Aun pareciendo repetitivas ciertas orientaciones, insistiremos en que este tiempo puede proporcionar una vida espiritual profunda. Sería muy positivo que los fieles adquiriesen, o sustentasen, su vida espiritual en la liturgia, que adquiriesen una espiritualidad litúrgica en definitiva. Al menos que fuese la base.
La clave de la comprensión de esta espiritualidad está en el Misterio de Cristo. Hablar del Misterio de Cristo, nunca lo olvidemos, es hablar del “Viviente”.
Con esa lectura semicontinua de los Evangelios en las misas de “diario”, y la atención y meditación con la misma, ponemos el centro de nuestra vida espiritual, esto es, nuestra relación personal con el Señor, en su misma vida, y todo su Misterio del Dios y Hombre verdadero en la normalidad de nuestra vida. Misterio de predicación, de enseñanza, de doctrina, de gestos, de milagros, de amor auténtico.
Asumir este Misterio es ofrecer a la vida de cada cristiano la ocasión de vivir el discipulado “ferial”, expresión en atención a las lecturas feriales de cada día, del esfuerzo de cada día, con el que no pone entre paréntesis ningún momento de su vida, sino que entiende que todos los momentos son de Dios. Y son para Dios. Dicho de otro modo, se es cristiano durante la Misa y al salir de la celebración del Santo Sacrificio. Se es cristiano el domingo y el resto de los días de la semana. Se es cristiano cuando uno reza sus oraciones y cuando desempeña sus otras ocupaciones de labor o de ocio.
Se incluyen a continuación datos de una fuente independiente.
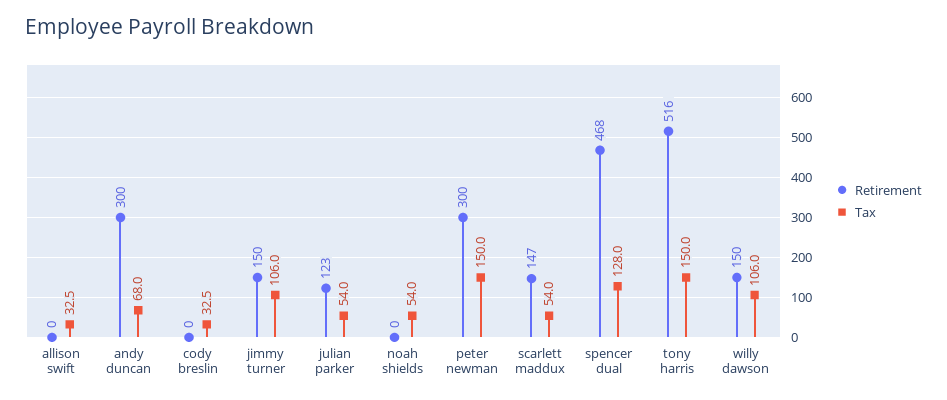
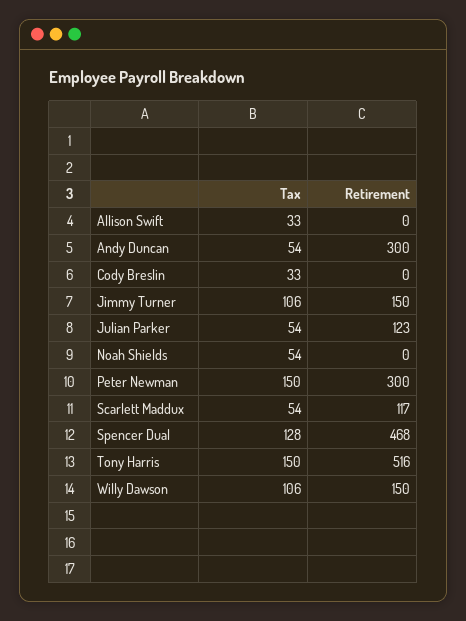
  {
    "Retirement": {
      "allison swift": 0,
      "andy duncan": 300,
      "cody breslin": 0,
      "jimmy turner": 150,
      "julian parker": 123,
      "noah shields": 0,
      "peter newman": 300,
-     "scarlett maddux": 147,
+     "scarlett maddux": 117,
      "spencer dual": 468,
      "tony harris": 516,
      "willy dawson": 150
    },
    "Tax": {
      "allison swift": 32.5,
-     "andy duncan": 68,
+     "andy duncan": 54,
      "cody breslin": 32.5,
      "jimmy turner": 106,
      "julian parker": 54,
      "noah shields": 54,
      "peter newman": 150,
      "scarlett maddux": 54,
      "spencer dual": 128,
      "tony harris": 150,
      "willy dawson": 106
    }
  }

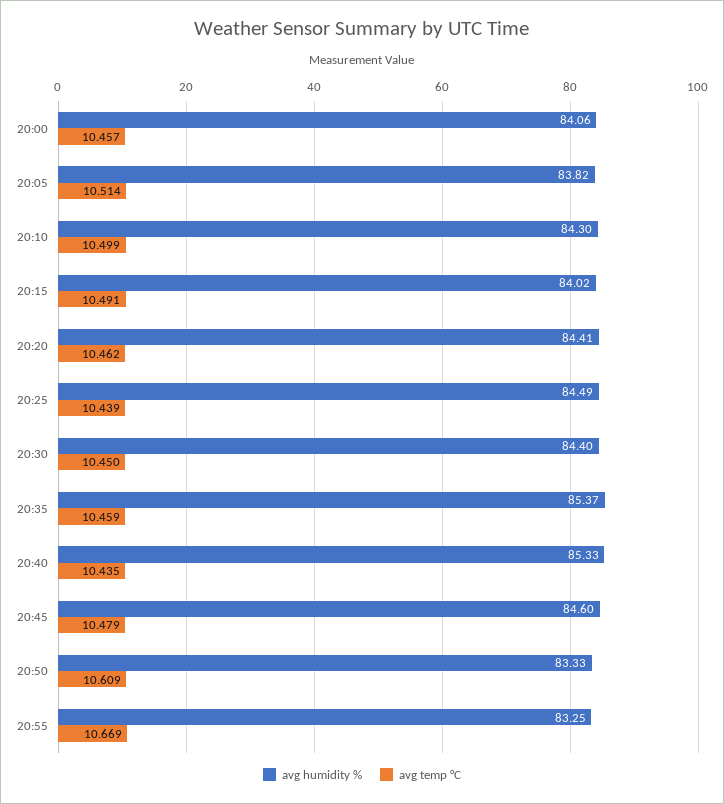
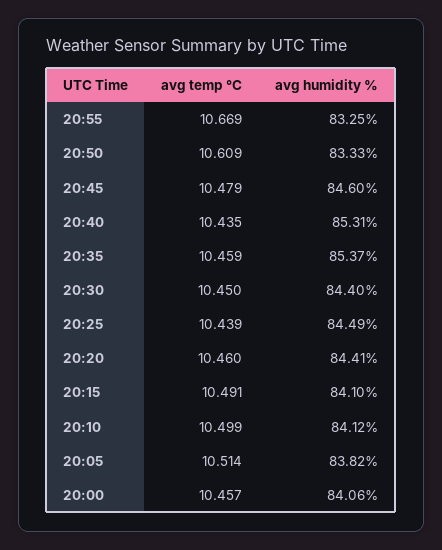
  {
    "avg humidity %": {
      "20:00": 84.06,
      "20:05": 83.82,
-     "20:10": 84.3,
+     "20:10": 84.12,
-     "20:15": 84.02,
+     "20:15": 84.1,
      "20:20": 84.41,
      "20:25": 84.49,
      "20:30": 84.4,
      "20:35": 85.37,
-     "20:40": 85.33,
+     "20:40": 85.31,
      "20:45": 84.6,
      "20:50": 83.33,
      "20:55": 83.25
    },
    "avg temp °C": {
      "20:00": 10.457,
      "20:05": 10.514,
      "20:10": 10.499,
      "20:15": 10.491,
-     "20:20": 10.462,
+     "20:20": 10.46,
      "20:25": 10.439,
      "20:30": 10.45,
      "20:35": 10.459,
      "20:40": 10.435,
      "20:45": 10.479,
      "20:50": 10.609,
      "20:55": 10.669
    }
  }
Los “dichos y hechos” del Señor los podemos llevar a nuestra vida, a nuestro día. “Transportar” esos momentos a nuestra persona, reviviéndolos en la escucha atenta a la Palabra de Dios y en la Comunión de su Cuerpo. Momentos que podemos asumir y que santifican nuestra historia, nuestra biografía con el afán que se pueda transformar en hagiografía (vida de santidad) hasta que el Señor nos llame a su encuentro, o hasta que el Señor regrese en su Gloria.